6. Il résulte de ce qui précède que l'association des résidents du lotissement Beaujean n'est pas fondée à soutenir que c'est à tort que, par le jugement attaqué, le tribunal administratif de la Guadeloupe a rejeté sa demande dirigée contre l'arrêté du 17 décembre 2020 et la décision tacite née le 13 janvier 2022 valant permis de construire modificatif. Par suite, ses conclusions à fin d'annulation doivent être rejetées.

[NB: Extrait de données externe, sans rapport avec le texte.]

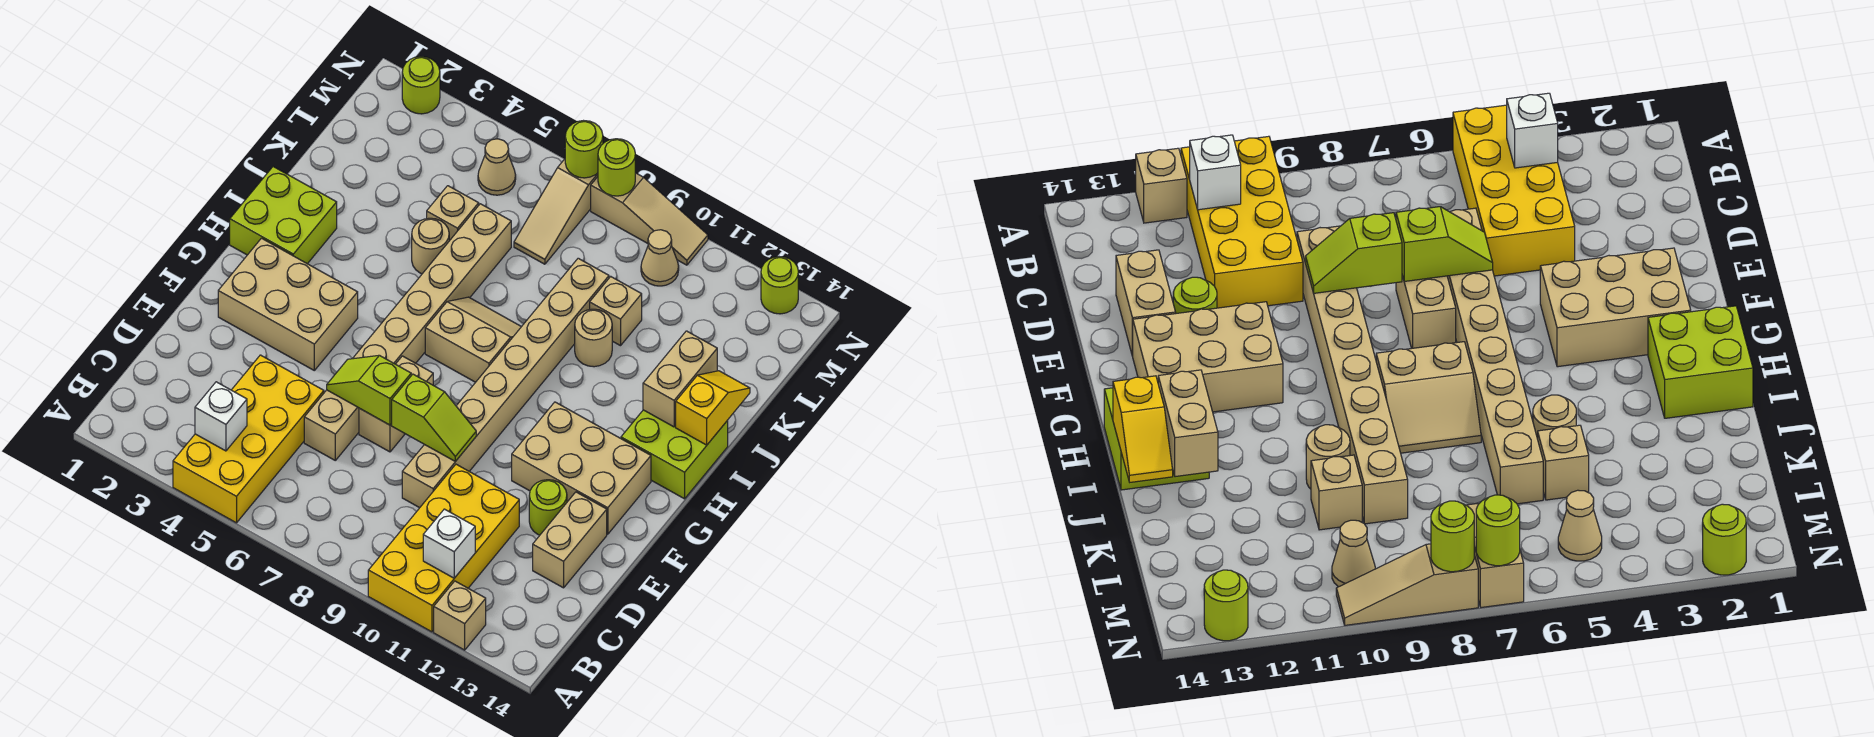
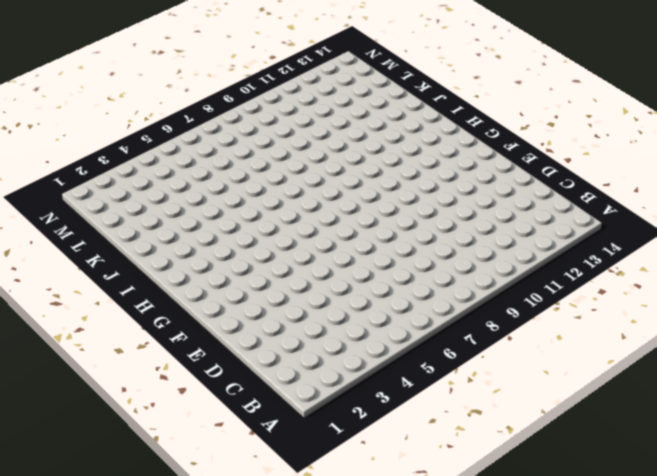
none -> yellow 2x4 brick [173,355,324,523]
none -> yellow 2x4 brick [368,464,519,632]
none -> tan 1x1 brick [434,581,486,650]
none -> tan 1x8 brick [304,204,511,460]

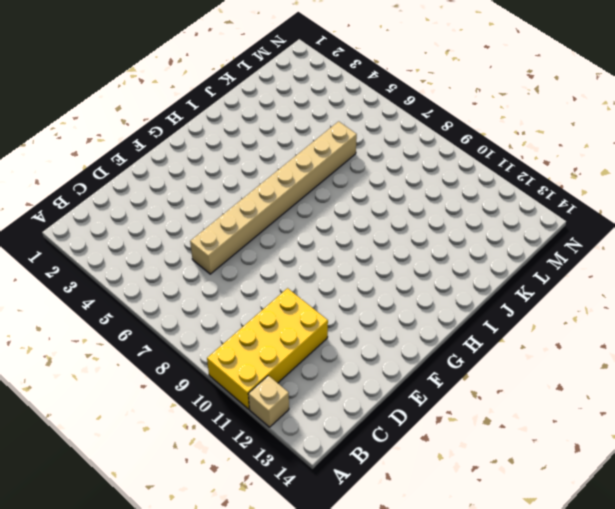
none -> yellow 2x4 brick [173,355,324,523]
none -> tan 1x8 brick [402,258,609,508]
none -> tan 1x2 brick [533,492,607,588]
none -> tan 1x2 brick [359,356,433,452]

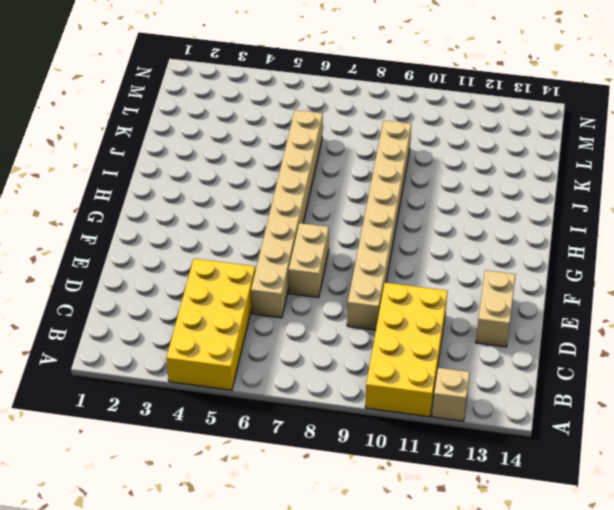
none -> lime 1x1 round brick [529,480,567,535]
none -> tan 2x3 brick [218,238,358,370]
none -> tan 2x3 brick [512,402,651,534]
none -> lime 2x2 brick [230,167,337,264]

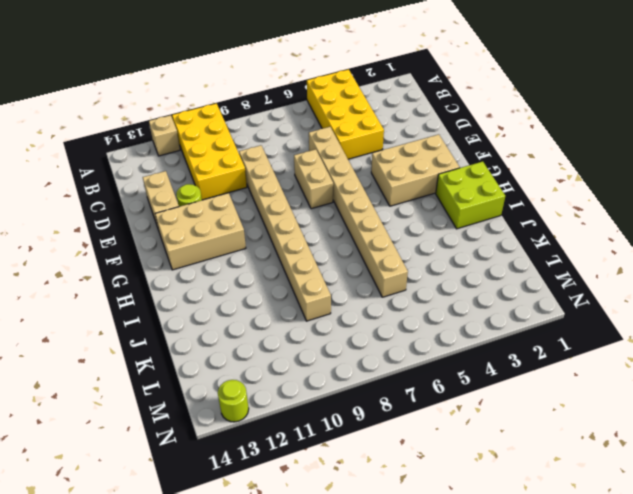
none -> tan 2x2 slope [425,297,521,382]
none -> lime 2x2 brick [621,410,728,499]
none -> tan 1x1 round brick [412,218,449,274]
none -> tan 1x1 round brick [575,309,612,367]

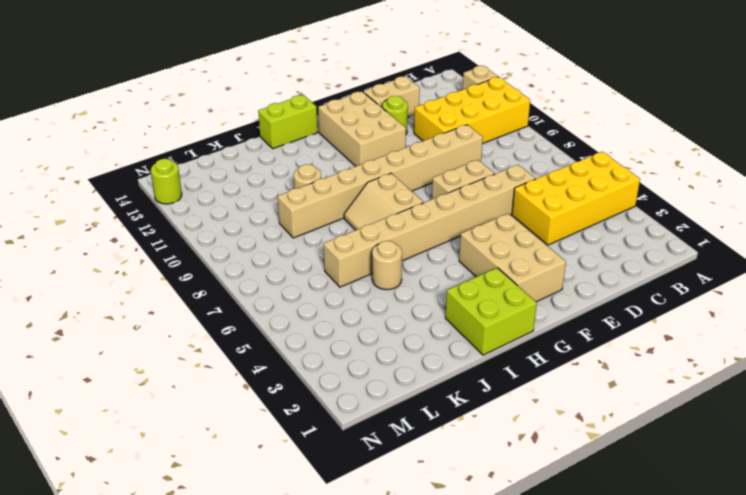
lime 1x2 brick [258,95,317,149] -> lime 2x2 brick [621,410,728,499]
none -> tan 1x1 brick [427,186,479,241]
none -> tan 1x1 brick [590,277,642,346]
none -> tan 1x3 slope [514,159,598,264]
none -> tan 1x1 cone [478,139,516,195]

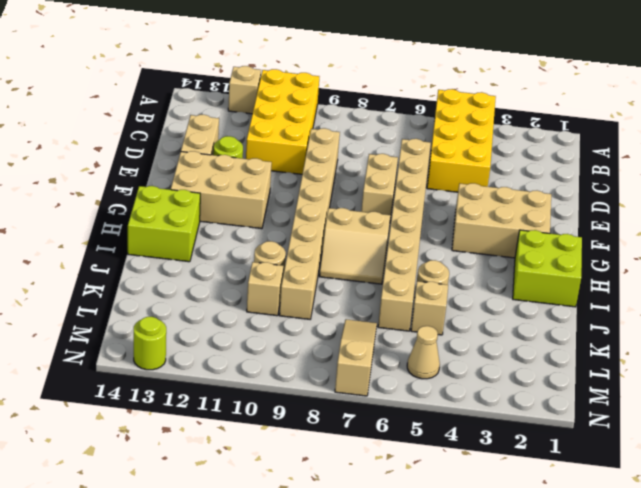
none -> tan 1x1 cone [641,230,679,286]
none -> lime 1x1 round brick [402,57,440,114]
none -> tan 1x3 slope [591,173,708,265]
none -> white 1x1 brick [195,382,247,451]

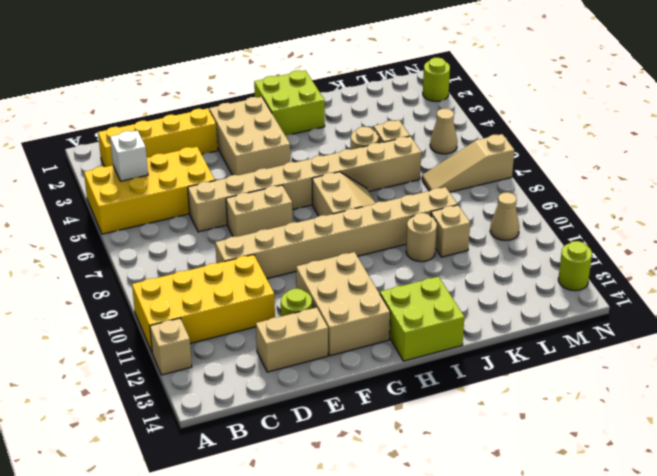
yellow 1x4 brick [98,108,218,167] -> none
none -> tan 1x3 slope [591,173,708,265]
none -> white 1x1 brick [423,509,475,578]
none -> lime 1x2 slope [327,355,411,425]
none -> lime 1x2 slope [392,374,476,461]

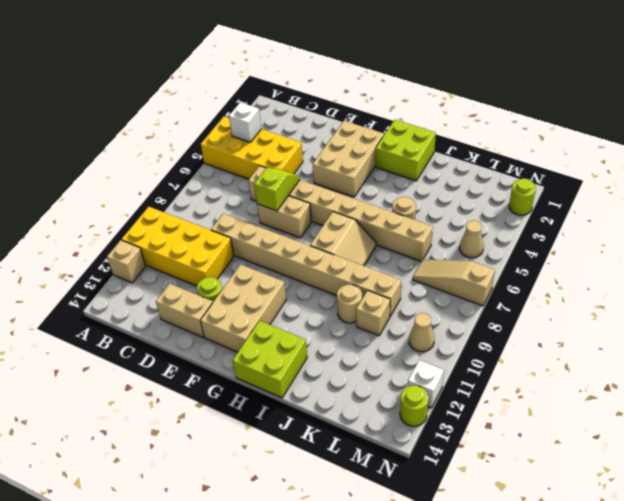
white 1x1 brick [408,360,444,408] -> white 1x1 brick moved to [423,509,475,578]
none -> tan 1x1 brick [427,186,479,241]
none -> tan 1x3 slope [591,173,708,265]
none -> lime 1x2 slope [392,374,476,461]
none -> tan 1x2 brick [643,331,717,427]

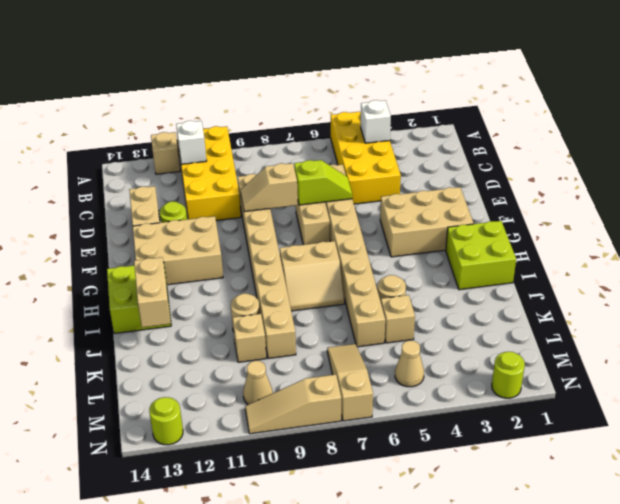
tan 1x2 slope [241,163,298,212] -> lime 1x2 slope [392,374,476,461]
none -> yellow 1x2 slope [676,371,750,445]
none -> lime 1x1 round brick [565,121,603,178]
none -> lime 1x1 round brick [598,139,635,196]

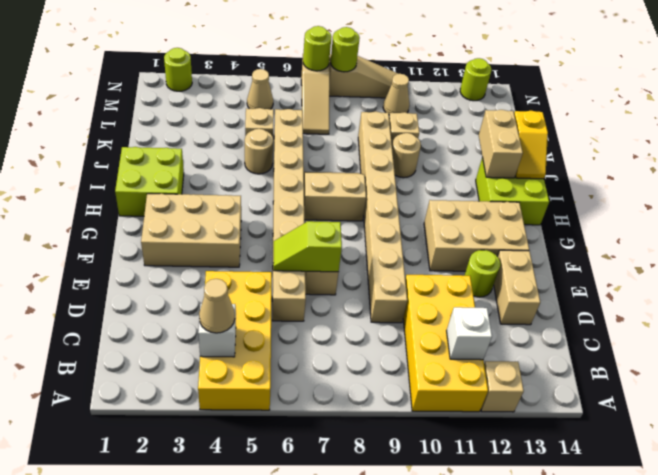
tan 1x1 cone [199,279,235,333] -> none
yellow 1x2 slope [514,111,548,179] -> yellow 1x2 slope turned to [676,371,750,445]
none -> lime 1x2 slope [392,374,476,461]

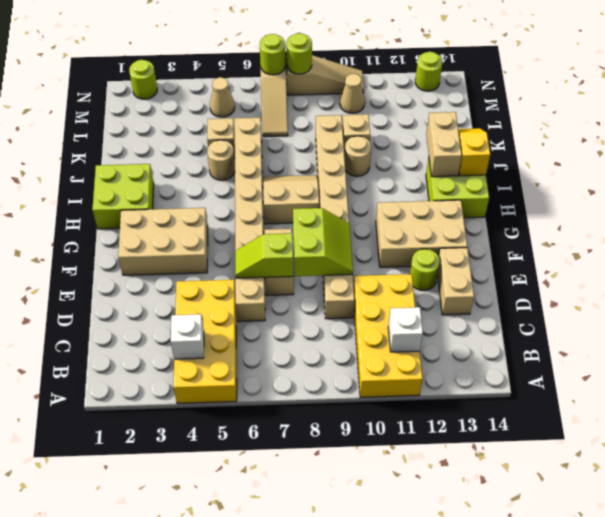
lime 2x2 slope [293,208,353,276] -> lime 1x2 slope [392,374,476,461]
none -> tan 1x1 brick [434,581,486,650]

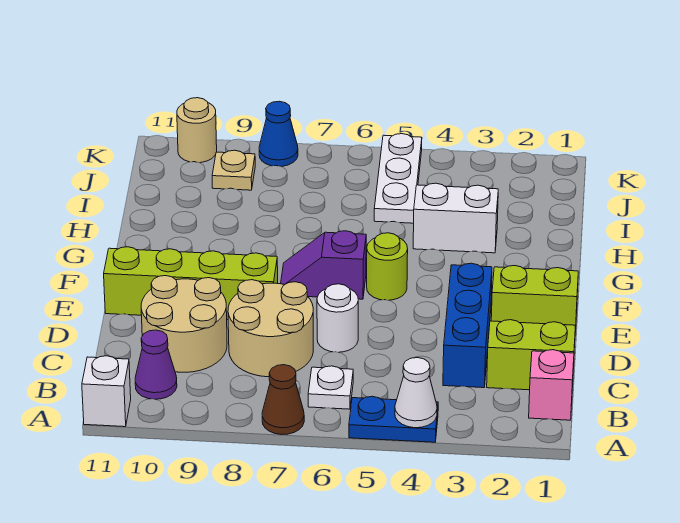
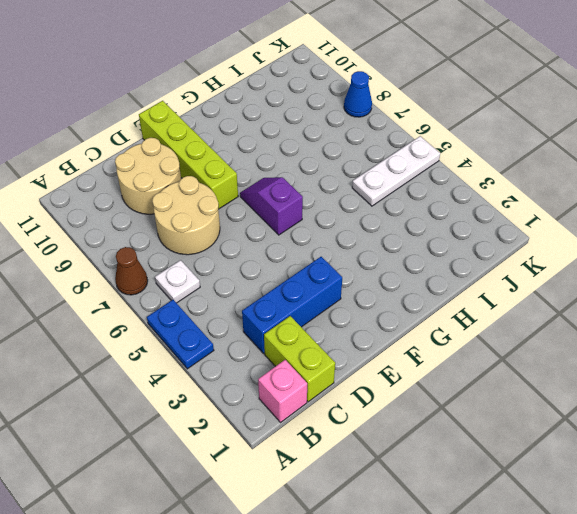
none -> white 1x1 brick [82,356,131,427]
none -> purple 1x1 cone [135,330,177,399]
none -> white 1x1 round brick [317,284,358,352]

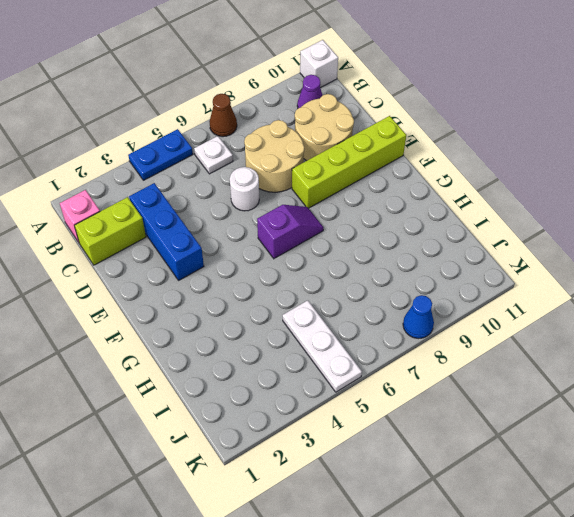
none -> lime 1x2 brick [491,266,578,332]
none -> lime 1x1 round brick [367,233,408,300]
none -> white 1x2 brick [413,183,498,253]

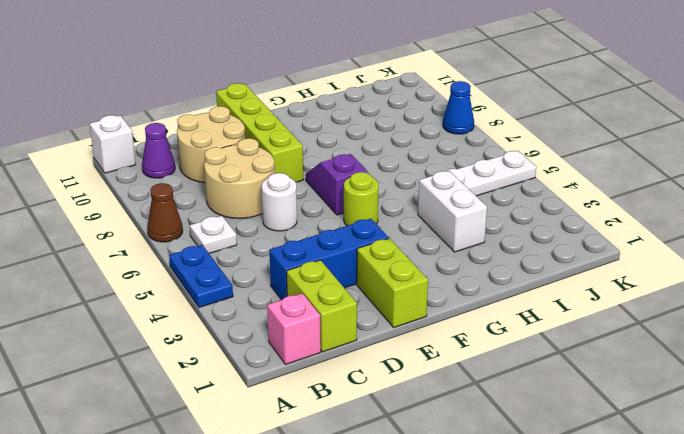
none -> tan 1x1 plate [212,150,255,190]
none -> tan 1x1 round brick [177,98,217,163]
none -> white 1x1 cone [395,358,437,428]

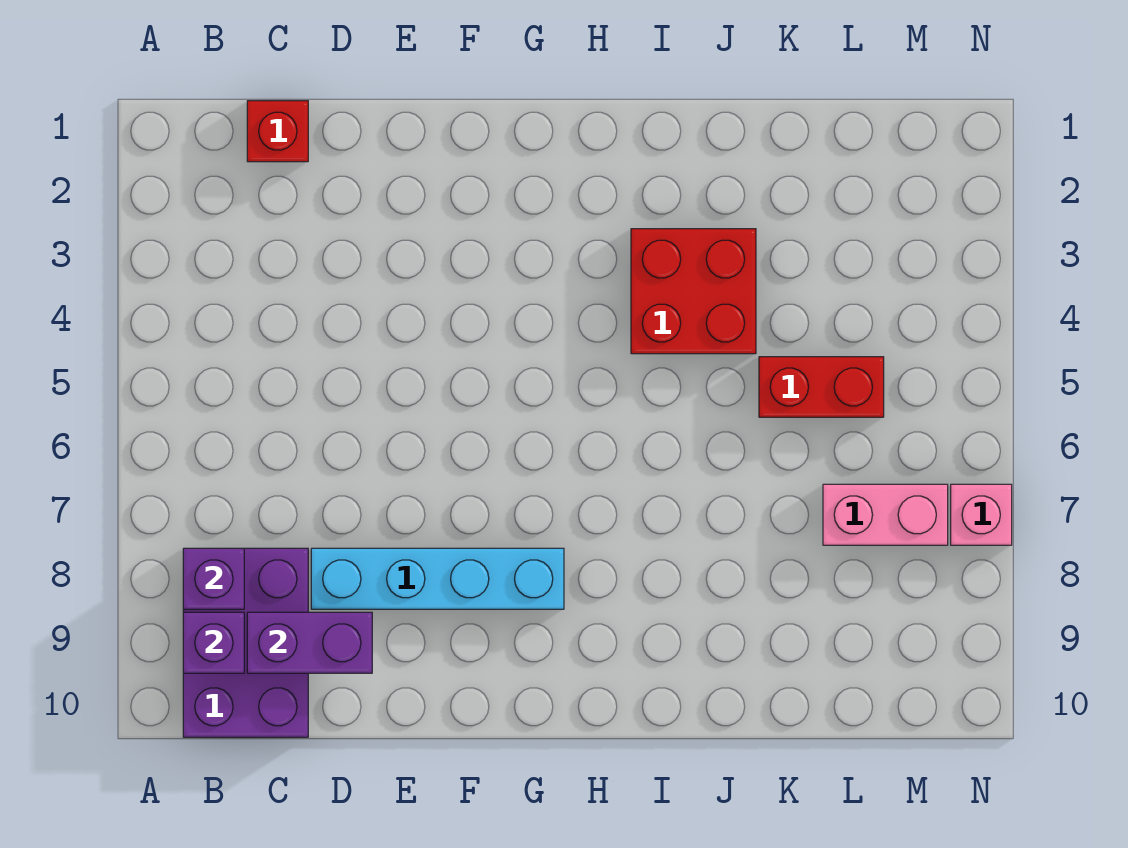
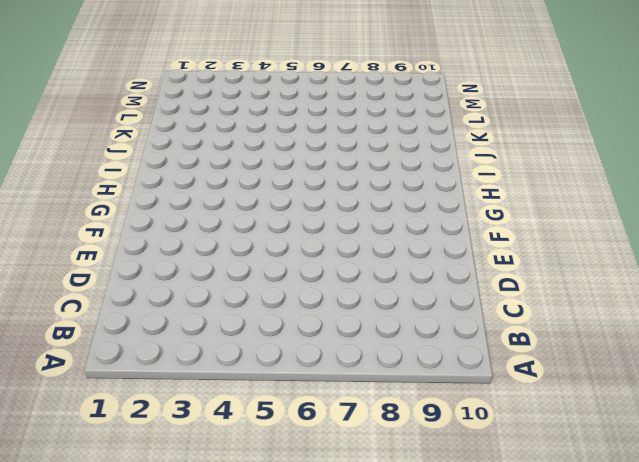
none -> purple 2x3 brick [183,548,308,737]
none -> red 1x1 brick [247,101,308,162]

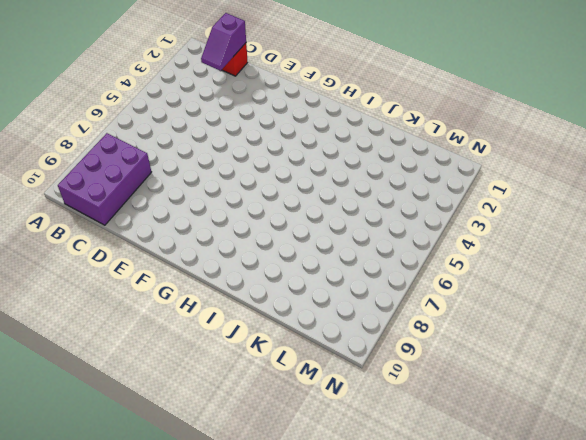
purple 1x2 slope [201,13,246,71] -> none
none -> cyan 1x4 brick [311,548,564,609]
none -> red 2x2 brick [631,229,756,354]

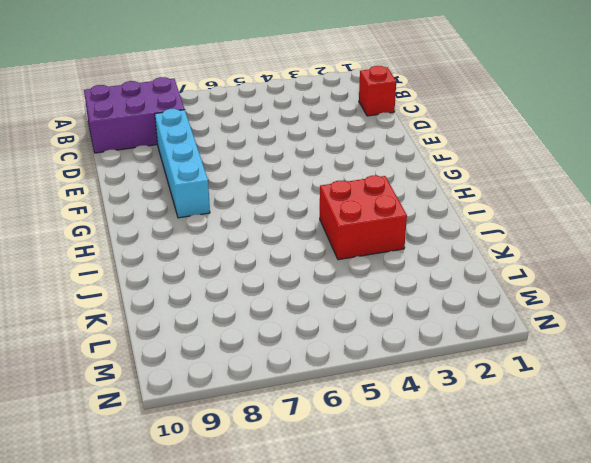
none -> red 1x2 brick [759,357,884,417]
none -> pink 1x2 brick [823,484,948,545]

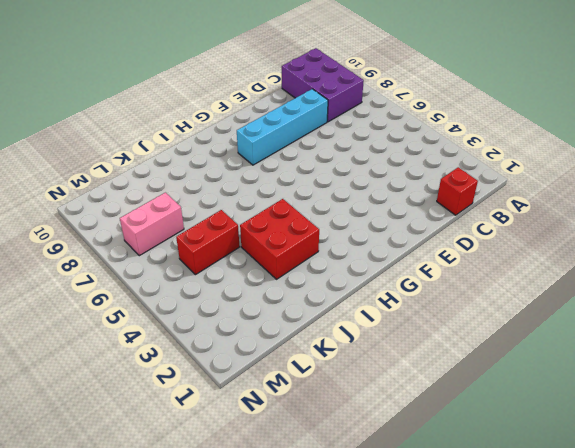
none -> pink 1x1 brick [951,484,1012,545]
none -> purple 1x1 brick [183,548,244,609]

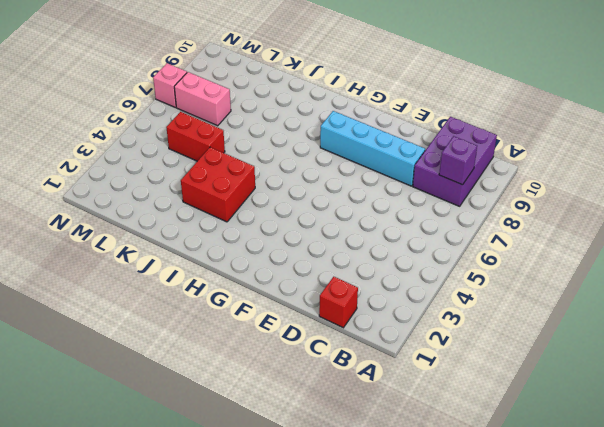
none -> purple 1x1 brick [183,612,244,673]
none -> purple 1x2 brick [247,612,372,673]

7. Les dispositions de l'article L. 761-1 du code de justice administrative font obstacle à ce qu'il soit mise à la charge de la commune de Baie-Mahault, qui n'est pas la partie perdante dans la présente instance, la somme demandée par l'association requérante au titre des frais non compris dans les dépens qu'elle a exposés. En revanche il y a lieu, dans les circonstances de l'espèce, de mettre à la charge de l'association des résidents du lotissement Beaujean une somme de 1 500 euros à verser à la société Rainans Investissement.
DECIDE :
Article 1er : La requête de l'association des résidents du lotissement Beaujean est rejetée.
Article 2 : L'association des résidents du lotissement Beaujean versera une somme de 1 500 euros à la société Rainans Investissement au titre de l'article L. 761-1 du code de justice administrative.
Article 3 : Le présent arrêt sera notifié à l'association des résidents du lotissement Beaujean, à la commune de Baie-Mahault et à la société Rainans Investissement.
Délibéré après l'audience du 16 octobre 2023, à laquelle siégeaient :
M. Jean-Claude Pauziès, président,
Mme Christelle Brouard-Lucas, présidente-assesseure,
Mme Kolia Gallier, première conseillère.
Rendu public par mise à disposition au greffe, le 8 novembre 2023.
La rapporteure,
Christelle Brouard-LucasLe président,
Jean-Claude Pauziès
La greffière,
Marion Azam Marche
La République mande et ordonne au préfet de la Guadeloupe en ce qui le concerne, ou à tous commissaires de justice à ce requis en ce qui concerne les voies de droit commun contre les parties privées, de pourvoir à l'exécution du présent arrêt.